• Exercise prompt
Could you copy the records below exactly, keeping none of the images?

***

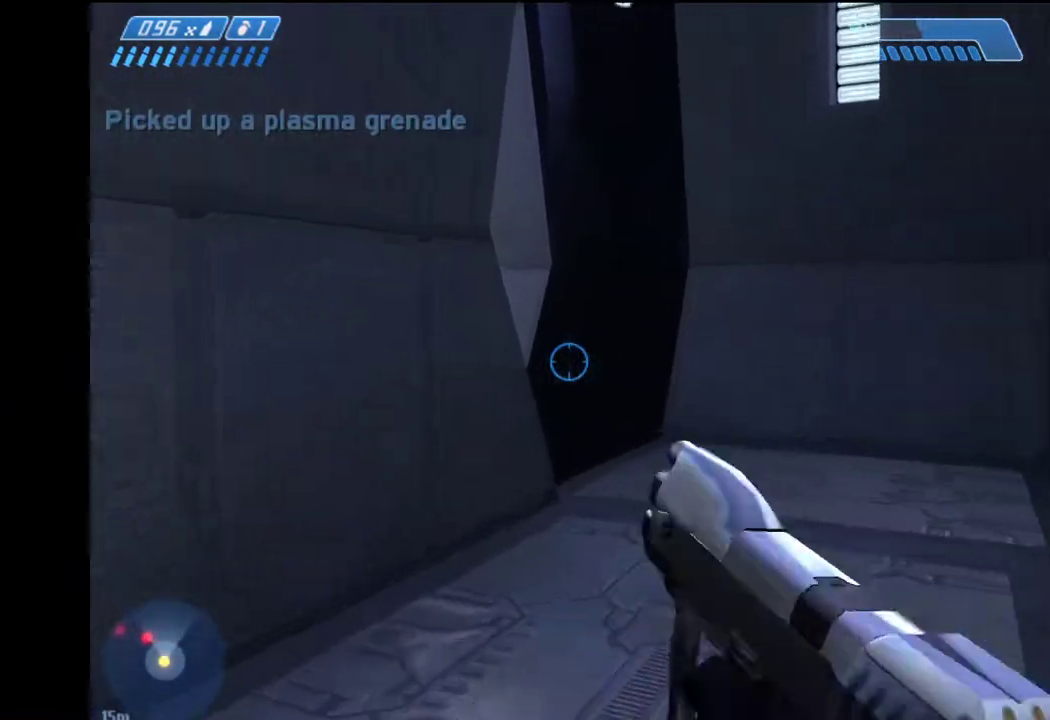
{"keys": ["d", "w"], "mouse": ["left"], "mouse_move": "left", "events": [[33, "1", "down"], [33, "r", "up"], [67, "mouse_left", "down"], [117, "1", "up"], [117, "d", "down"]]}
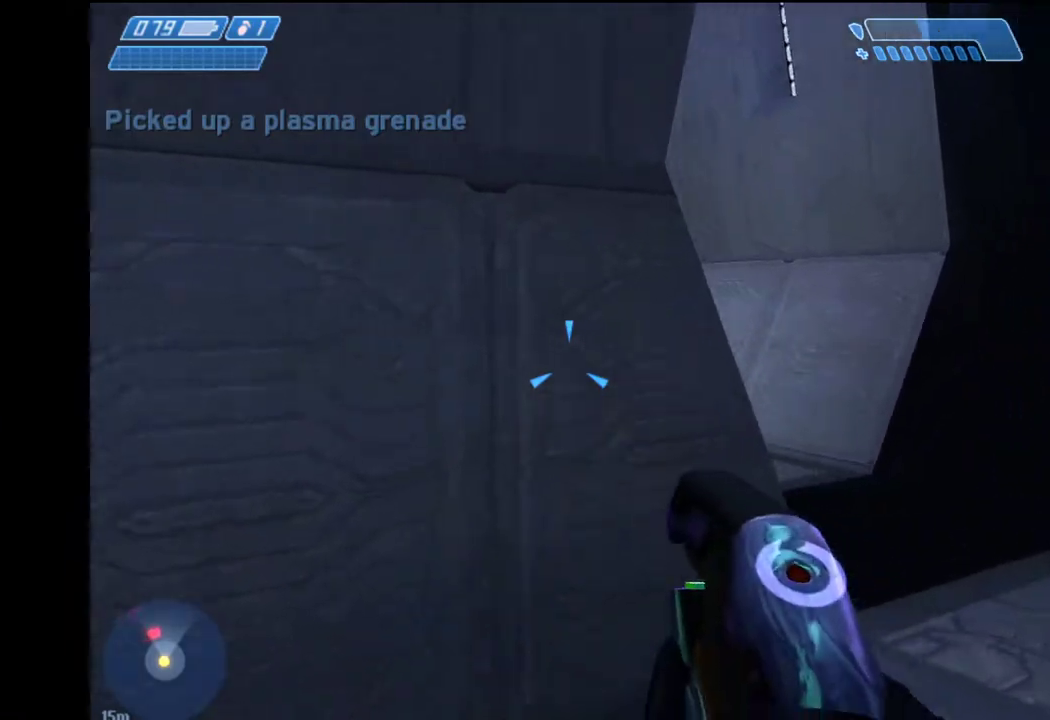
{"keys": ["d"], "mouse": ["left"], "mouse_move": "left", "events": [[133, "w", "up"]]}
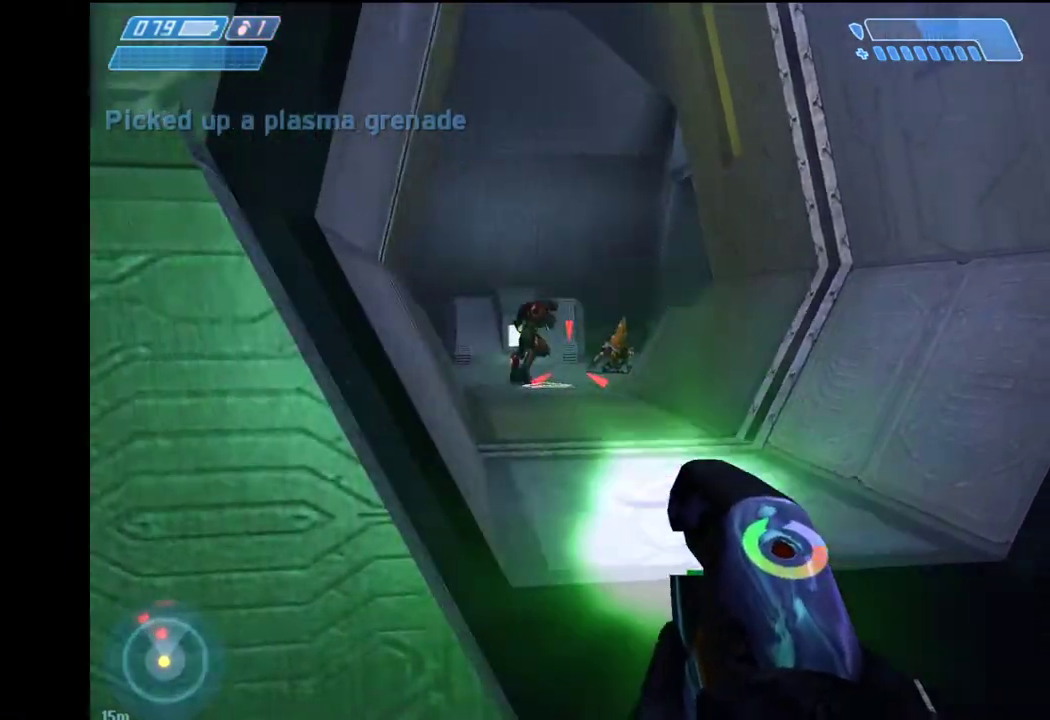
{"keys": ["w"], "mouse": [], "mouse_move": "still", "events": [[200, "w", "down"], [300, "mouse_left", "up"], [433, "d", "up"]]}
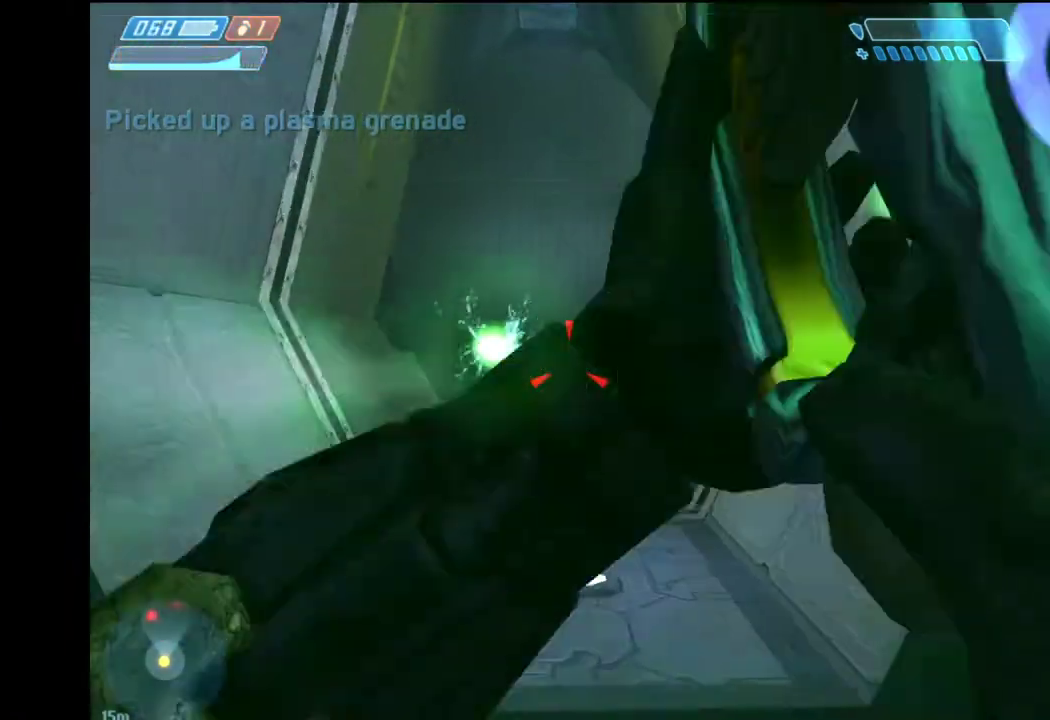
{"keys": ["w"], "mouse": [], "mouse_move": "still", "events": [[33, "1", "down"], [117, "1", "up"], [400, "a", "down"], [500, "a", "up"]]}
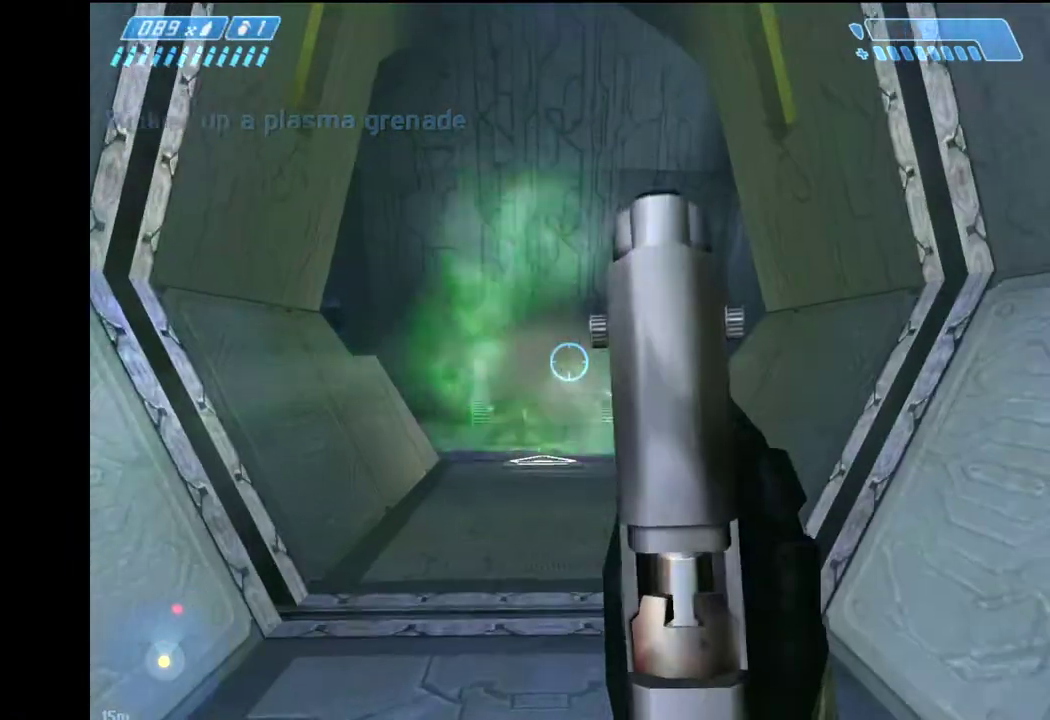
{"keys": ["w"], "mouse": ["left"], "mouse_move": "still", "events": [[233, "mouse_left", "down"], [317, "mouse_left", "up"], [467, "mouse_left", "down"]]}
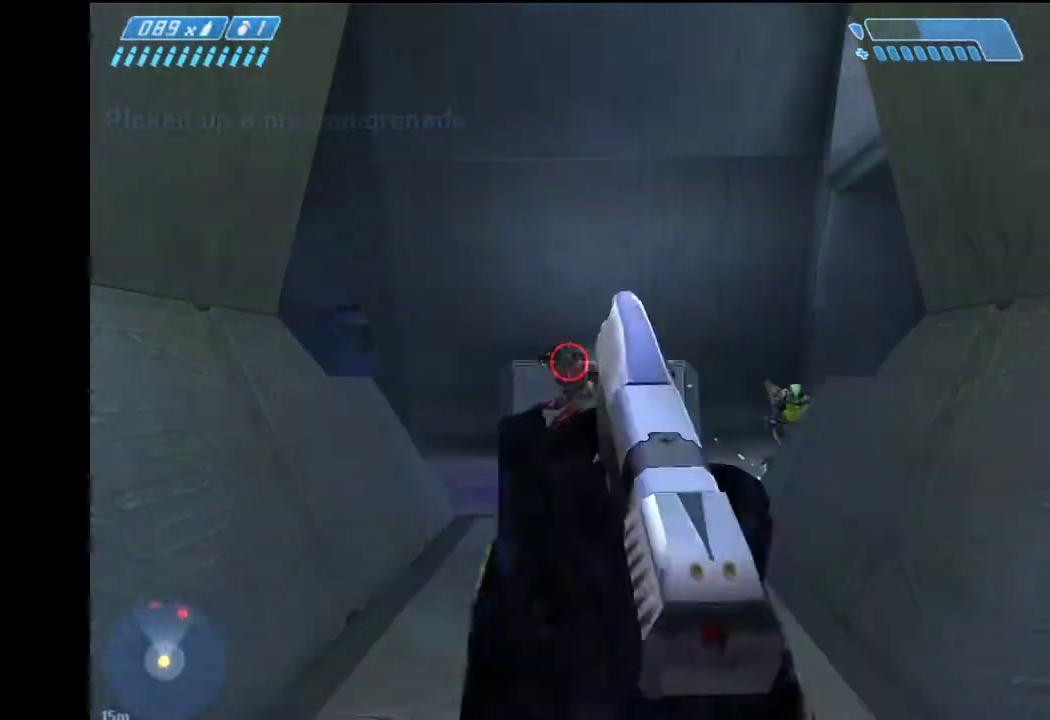
{"keys": ["s"], "mouse": [], "mouse_move": "left", "events": [[283, "w", "up"], [383, "s", "down"], [433, "mouse_left", "up"]]}
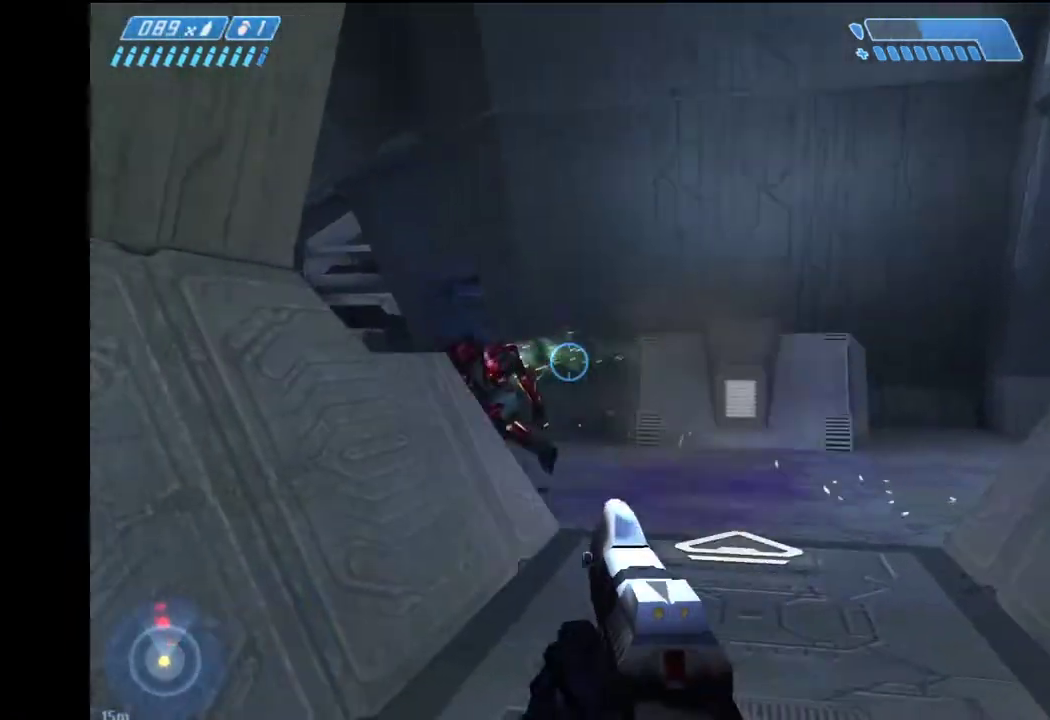
{"keys": ["d", "w"], "mouse": [], "mouse_move": "still", "events": [[33, "d", "down"], [67, "s", "up"], [117, "mouse_left", "down"], [267, "mouse_left", "up"], [267, "w", "down"]]}
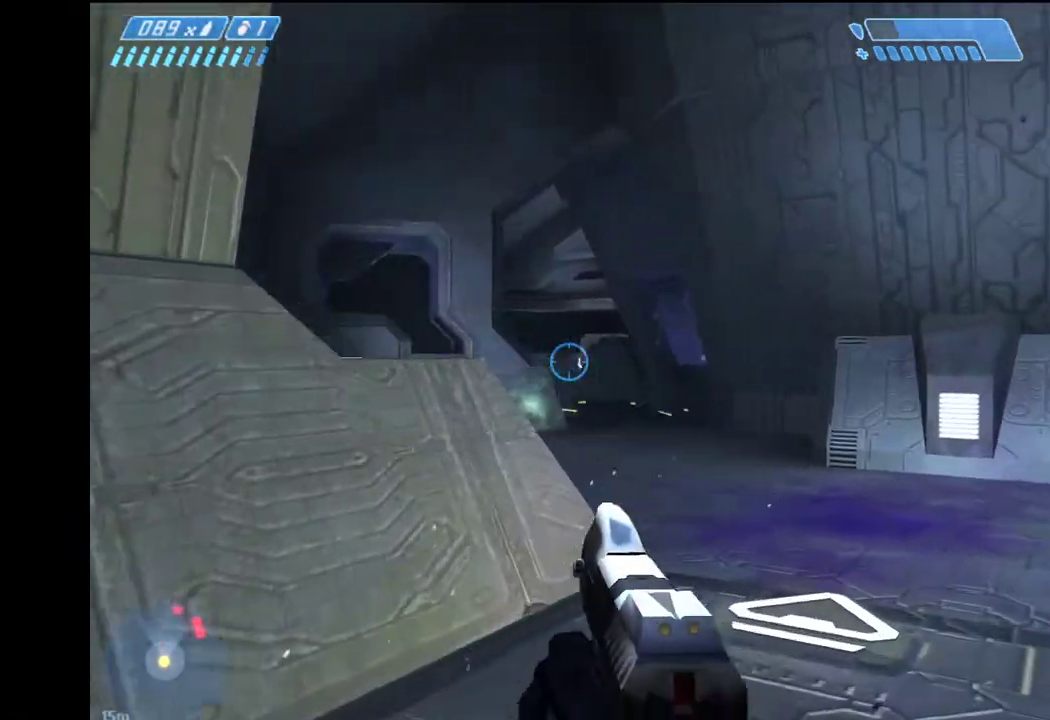
{"keys": ["d", "w"], "mouse": ["left"], "mouse_move": "left", "events": [[417, "mouse_left", "down"]]}
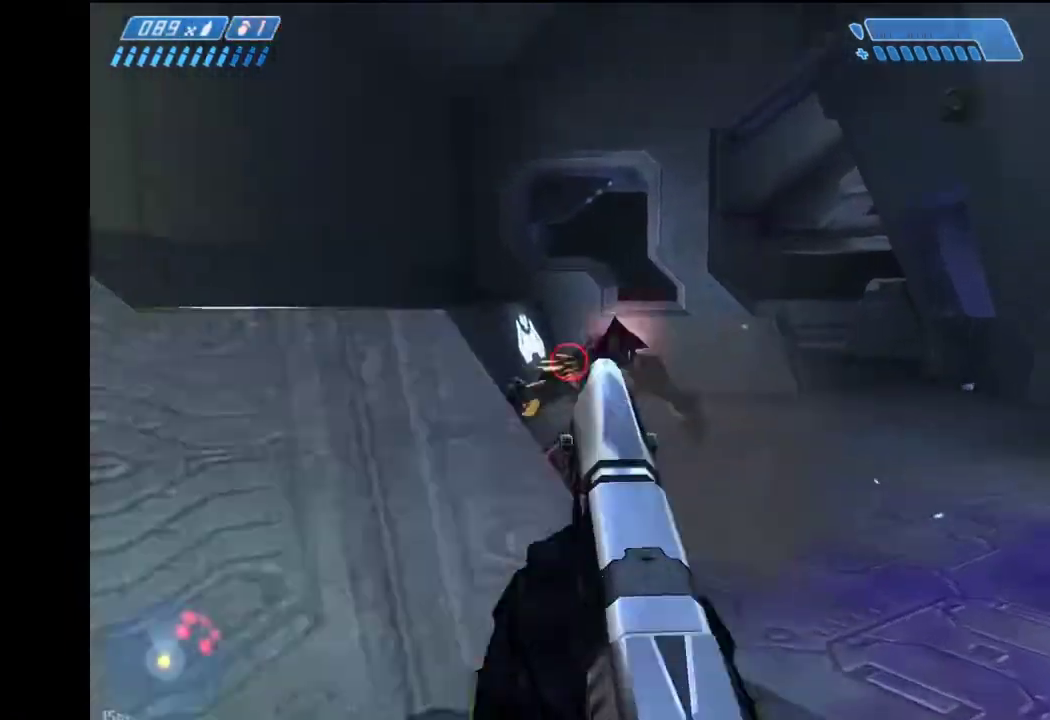
{"keys": ["w"], "mouse": [], "mouse_move": "still", "events": [[50, "mouse_left", "up"], [383, "d", "up"], [383, "mouse_left", "down"], [483, "mouse_left", "up"]]}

***

• Result for this exercise
{"keys": ["d", "w"], "mouse": ["left"], "mouse_move": "left", "events": [[33, "1", "down"], [33, "r", "up"], [67, "mouse_left", "down"], [117, "1", "up"], [117, "d", "down"]]}
{"keys": ["d"], "mouse": ["left"], "mouse_move": "left", "events": [[133, "w", "up"]]}
{"keys": ["w"], "mouse": [], "mouse_move": "still", "events": [[200, "w", "down"], [300, "mouse_left", "up"], [433, "d", "up"]]}
{"keys": ["w"], "mouse": [], "mouse_move": "still", "events": [[33, "1", "down"], [117, "1", "up"], [400, "a", "down"], [500, "a", "up"]]}
{"keys": ["w"], "mouse": ["left"], "mouse_move": "still", "events": [[233, "mouse_left", "down"], [317, "mouse_left", "up"], [467, "mouse_left", "down"]]}
{"keys": ["s"], "mouse": [], "mouse_move": "left", "events": [[283, "w", "up"], [383, "s", "down"], [433, "mouse_left", "up"]]}
{"keys": ["d", "w"], "mouse": [], "mouse_move": "still", "events": [[33, "d", "down"], [67, "s", "up"], [117, "mouse_left", "down"], [267, "mouse_left", "up"], [267, "w", "down"]]}
{"keys": ["d", "w"], "mouse": ["left"], "mouse_move": "left", "events": [[417, "mouse_left", "down"]]}
{"keys": ["w"], "mouse": [], "mouse_move": "still", "events": [[50, "mouse_left", "up"], [383, "d", "up"], [383, "mouse_left", "down"], [483, "mouse_left", "up"]]}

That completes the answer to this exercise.